Possono accedere al beneficio dell'assegnazione di borse di studio a sostegno della spesa sostenuta e documentata per l'istruzione degli alunni delle scuole statali e paritarie, nell'adempimento dell'obbligo scolastico e nella successiva frequenza della scuola secondaria, i genitori o gli altri soggetti che rappresentano il minore, ovvero lo stesso studente se maggiorenne, i quali appartengano a famiglie la cui situazione economica annua, determinata, per l'anno scolastico 2000-2001, a norma dell'articolo 2 e, a decorrere dall'anno scolastico 2001-2002, a norma dell'articolo 3, non sia superiore a trenta milioni di lire.
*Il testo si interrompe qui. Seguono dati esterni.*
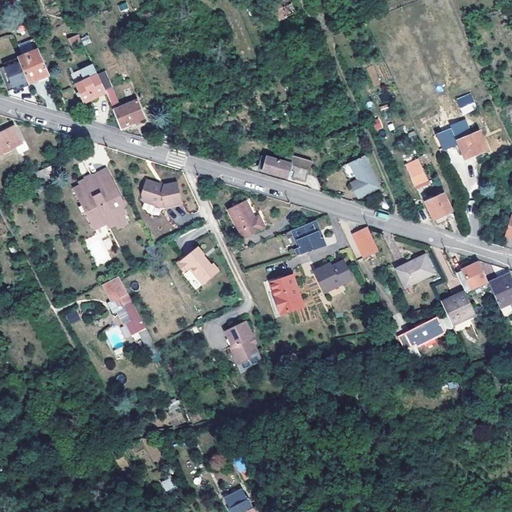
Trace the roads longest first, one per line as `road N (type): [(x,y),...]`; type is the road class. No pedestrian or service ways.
road 1 (residential): [(511,260),(184,161)]
road 2 (residential): [(184,161),(0,101)]
road 3 (residential): [(184,161),(252,306)]
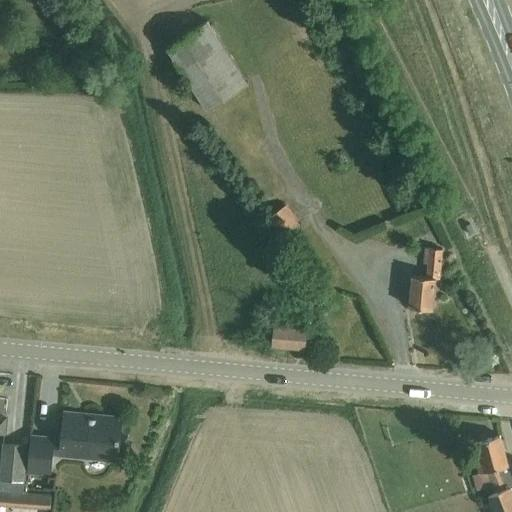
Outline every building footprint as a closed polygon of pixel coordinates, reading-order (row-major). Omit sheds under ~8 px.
[(210,110),(250,83),(209,22),(169,49),(210,110)] [(284,238),(300,226),(287,205),(270,217),(284,238)] [(441,279),(444,248),(425,246),(424,261),(429,262),(427,275),(414,274),(411,308),(434,310),(437,279),(441,279)] [(307,346),(308,329),(278,327),(276,343),(307,346)] [(120,453),(123,418),(103,416),(102,418),(84,417),(84,414),(65,413),(63,440),(59,439),(58,451),(68,452),(71,456),(86,457),(92,451),(120,453)] [(481,453),(475,454),(481,473),(488,471),(497,493),(490,494),(496,511),(511,511),(511,490),(511,487),(511,486),(511,464),(509,465),(501,435),(478,442),(481,453)] [(29,473),(51,475),(55,439),(33,437),(29,473)] [(28,446),(4,444),(0,491),(0,505),(51,510),(52,494),(25,492),(25,482),(28,446)]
Le regioni e le provincie autonome di Trento e Bolzano possono individuare, in considerazione delle condizioni socio-economiche della popolazione, soglie di situazione economica annua superiori a quella stabilita nel comma 1 entro un tetto comunque non superiore a cinquanta milioni di lire.


L'assegnazione delle borse di studio e' disposta prioritariamente a favore delle famiglie in condizioni di maggiore svantaggio economico.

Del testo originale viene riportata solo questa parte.